Иногда он ходил, мурлыкал какие-нибудь три нотки, вроде улыбался. На самом деле он в этот момент был очень сердитый. И – наоборот. Однажды (кажется, на репетиции сцены искушения) у него произошёл такой выхлест эмоций, что я даже испугался. Из него вдруг хлынул такой поток чувств, что он натурально зарыдал крупными слезами. Это был урановый реактор, клокочущий котел.
Но не подумайте, что он был лишь человеком эмоции, художником, действующим по наитию. У многих почему-то было ощущение, что Бондарчук берёт своей природой. Он действительно прирожденный талант, но при этом и очень образованный человек. Он был книгочеем и книголюбом, у него была огромная библиотека, множество редких изданий, раритетов. Он поразительно работал над сценариями своих картин: каждая страничка испещрена его рисунками, пометками, раскадровками, проработками любой детали. Он влезал во все интересующие его вопросы, что называется, «с потрохами». Когда он играл Курчатова, то на половину вопросов, касающихся теоретической и практической физики, ответить мог; во всяком случае, во время работы над фильмом «Выбор цели».
Великий актёр Бондарчук сыграл Курчатова как фигуру трагическую. Я не знаю, кто, кроме него, мог так мощно, выразительно сыграть этот внутренний душевный надрыв великого человека. Хотя типажно они, как и в случае с Касатским, расходятся. Курчатов был сухопарый, но Сергей добился такого перевоплощения, что стал похож на него и внешне.
Поначалу мы придумали много всяких «интеллигентских» штучек для этого героя, хотя в реальности всё было проще, жёстче и страшнее. Такие личности, как Курчатов и иже с ним, прекрасно понимали: если американцы первыми сделают атомное оружие, оно будет употреблено против нас. Надо защищаться без всяких «интеллигентских соплей» – позиция была чёткой и понятной. Курчатов, создавая бомбу, отдавал себе отчёт, какое смертоносное оружие он производит на свет, но только такое оружие и могло спасти страну. Бондарчук тоже так думал.
Кстати, для несведущих. Не так давно рассекретили материалы американских и британских спецслужб о планах ядерных ударов по СССР. Им тогда не хватило единиц оружия. Только это их остановило. И вскоре возник паритет.

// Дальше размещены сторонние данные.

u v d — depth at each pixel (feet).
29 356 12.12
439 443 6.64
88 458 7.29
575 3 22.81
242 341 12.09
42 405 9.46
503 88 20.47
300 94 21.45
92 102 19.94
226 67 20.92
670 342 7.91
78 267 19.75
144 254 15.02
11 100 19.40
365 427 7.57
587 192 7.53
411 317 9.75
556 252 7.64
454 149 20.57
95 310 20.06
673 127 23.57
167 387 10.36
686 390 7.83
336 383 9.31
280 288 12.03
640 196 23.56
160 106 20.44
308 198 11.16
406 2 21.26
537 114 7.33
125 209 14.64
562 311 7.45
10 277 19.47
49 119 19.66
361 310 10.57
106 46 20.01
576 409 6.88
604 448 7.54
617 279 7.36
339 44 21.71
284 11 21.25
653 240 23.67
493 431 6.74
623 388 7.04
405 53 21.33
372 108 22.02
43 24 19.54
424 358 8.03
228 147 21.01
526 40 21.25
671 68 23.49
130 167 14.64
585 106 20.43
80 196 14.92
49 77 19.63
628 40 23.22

В глубокомысленные разговоры во время работы мы с ним не пускались. Сергей не любил этого. Я тоже считаю, что режиссёру вести интеллектуальные беседы с актёром бессмысленно – это всё от лукавого. Есть конкретная сцена, есть конкретное поведение, есть задача, есть действие – и занимайтесь этим. Актёры не любят трепачей, вянут и сохнут на глазах, у них начинают лица плавиться. Актёры раскрываются перед режиссёрами, которые не «вешают лапшу на уши», а всерьёз снимают фильм или ставят спектакль. Кстати, таким взаимоотношениям с актёрами я учил свои пять режиссёрских мастерских, которые выпустил во ВГИКе. А меня тому же учили в ГИТИСе Мария Иосифовна Кнебель и Алексей Дмитриевич Попов. Я знал режиссёров, которые так красиво говорят, такое наворачивают, что дух перехватывает, а элементарной сцены слепить не могут. Важно не «ля-ля», а угадать человека для роли, потом помочь ему пойти верной дорогой, подпирая и утверждая в нём то, во что он поверил. В этом смысле с Сергеем работать было необыкновенно легко – с ним почти ничего и обговаривать-то не надо было.